Широколобый, беловолосый, с наивно-хитроватым взглядом почти прозрачных голубых глаз и мощными покатыми плечами, он действительно походил на Алешу Поповича, каким его изображали на лубочных картинках. В его густом и напевном голосе тоже было нечто былинное.
Работоспособности Фуфаева можно было лишь позавидовать. Не только одна, но даже несколько бессонных ночей подряд на нем не сказывались. Вот и сейчас он выглядел совершенно свежим и бодрым, как после длительного спокойного сна.
Когда я вошел, он взглянул на часы и, почесав ручкой у себя за ухом, спросил:
— Торопишься, Белецкий? У нас с тобой еще десять минут в запасе. Сейчас допишу. А ты пока газетку почитай. Небось нерегулярно читаешь?
— Как придется.
— Ну, это не разговор. Твое счастье, что мы вдвоем: ты не говорил, я не слушал… Ну, присаживайся, присаживайся. Возьми то креслище, оно помягче, ублаготвори свои кости. А газетку все-таки почитай…
Алеша урезонивал меня в своей обычной манере, по-родственному. В таком стиле он разговаривал со всеми сотрудниками управления. С одним — по-отцовски, с другим — по-братски, а кое с кем и по-сыновнему. Со мной, как с начальником ведущего отделения уголовного розыска, он придерживался братского тона. Но сейчас в его голосе проскальзывали отцовские нотки. Из этого, учитывая, что структура инспекторской группы с нового года менялась, можно было сделать некоторые выводы…
— Говорят, скоро будешь опекать уголовный розыск и наружную службу?
— Говорят, говорят… — пропел Алеша, не поднимая глаз от лежавшей перед ним бумаги. — Ну и пусть говорят… — Он протянул мне номер газеты: — Вот. Минута молчания.
Потом он завизировал две мои бумаги, и я уехал в Ленинское райуправление милиции, а затем вернулся в розыск.

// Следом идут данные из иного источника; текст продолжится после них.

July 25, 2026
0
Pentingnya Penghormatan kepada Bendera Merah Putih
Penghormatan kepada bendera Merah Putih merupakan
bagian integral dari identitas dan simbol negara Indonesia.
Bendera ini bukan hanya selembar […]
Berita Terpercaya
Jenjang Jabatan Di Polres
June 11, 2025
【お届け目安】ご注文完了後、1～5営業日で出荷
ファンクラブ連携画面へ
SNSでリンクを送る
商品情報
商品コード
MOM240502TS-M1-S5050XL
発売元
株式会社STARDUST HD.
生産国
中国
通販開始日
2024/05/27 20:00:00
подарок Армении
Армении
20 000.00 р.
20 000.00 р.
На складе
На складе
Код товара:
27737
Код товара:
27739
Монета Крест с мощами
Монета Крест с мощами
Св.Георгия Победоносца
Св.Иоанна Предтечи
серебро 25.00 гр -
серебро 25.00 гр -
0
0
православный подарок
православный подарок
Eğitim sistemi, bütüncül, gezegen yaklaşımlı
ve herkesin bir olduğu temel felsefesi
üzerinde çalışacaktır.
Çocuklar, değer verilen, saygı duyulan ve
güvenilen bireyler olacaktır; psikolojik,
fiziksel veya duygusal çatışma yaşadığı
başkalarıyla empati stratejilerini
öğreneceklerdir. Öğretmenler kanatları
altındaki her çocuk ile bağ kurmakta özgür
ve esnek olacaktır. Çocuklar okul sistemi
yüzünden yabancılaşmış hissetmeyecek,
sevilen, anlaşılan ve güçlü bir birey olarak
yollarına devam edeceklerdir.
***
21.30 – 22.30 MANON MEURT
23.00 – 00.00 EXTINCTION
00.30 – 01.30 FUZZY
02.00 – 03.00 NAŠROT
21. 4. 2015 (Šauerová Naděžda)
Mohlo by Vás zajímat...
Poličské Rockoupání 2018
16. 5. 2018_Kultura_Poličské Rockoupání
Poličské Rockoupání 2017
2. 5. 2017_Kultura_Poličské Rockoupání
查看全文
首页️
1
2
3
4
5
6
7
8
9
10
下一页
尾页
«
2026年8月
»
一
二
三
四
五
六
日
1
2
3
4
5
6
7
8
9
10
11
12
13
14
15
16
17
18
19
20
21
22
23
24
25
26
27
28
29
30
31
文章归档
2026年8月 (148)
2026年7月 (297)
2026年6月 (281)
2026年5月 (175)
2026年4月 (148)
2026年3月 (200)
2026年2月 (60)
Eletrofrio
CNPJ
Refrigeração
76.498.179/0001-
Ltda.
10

Приметы эпохи видны в вестибюле любого учреждения. Здесь легко разглядеть характерные черточки быта, психологии, интересов, вкусов. И, должен сказать, образ моего современника, который отражался в вестибюле Московского управления милиции тридцатых годов, мне нравился. Нравилась его целеустремленность, бескомпромиссность, мозоли от строительства «крупнейшей в Европе Днепрогэс» и «лучшего в мире Метрополитена». Мой современник не сомневался в своем праве перекраивать жизнь и презирал всякие трудности. Да и какие трудности могли помешать ему, сочетавшему русский революционный размах с американской деловитостью?!
Революция победоносно завершена. С голодом, разрухой и безработицей покончено, успешно осуществлены индустриализация и коллективизация. Нэпманам — крышка. Кулачеству как классу тоже крышка. Надо только работать, работать и работать. «Наш паровоз вперед лети, в коммуне остановка…» И паровоз стремительно мчался вперед. Его бег ощущался в лозунгах и в плакатах, висевших у входа в учреждение.
Стенгазета «Милицейский пост» висела рядом со столиком вахтера, круглолицего, спортивного вида парня. Материалы стенной газеты постоянно обновлялись. Когда я первый раз видел газету, передовая была посвящена итогам 1934 года. Теперь вместо нее в черной рамке были фотография Кирова и правительственное сообщение о его убийстве…
Когда я поднимался по лестнице, меня окликнул Эрлих. Старший оперуполномоченный был ниже среднего роста — «карманный мужчина», как говорила моя секретарша Галя, — но держался прямо и поэтому издали казался высоким.
— Очень кстати, а то я договорился о встрече с Шамраем, — сказал он, пожав руку и подарив мне свои обычные полпорции улыбки.
Улыбался он часто, но как-то неохотно, словно придерживаясь обязательного параграфа некоего устава. Короткая улыбка, легкий наклон головы, энергичное рукопожатие — все это делалось быстро, четко и рационально. Эрлих не любил ничего избыточного: ни эмоций, ни жестов.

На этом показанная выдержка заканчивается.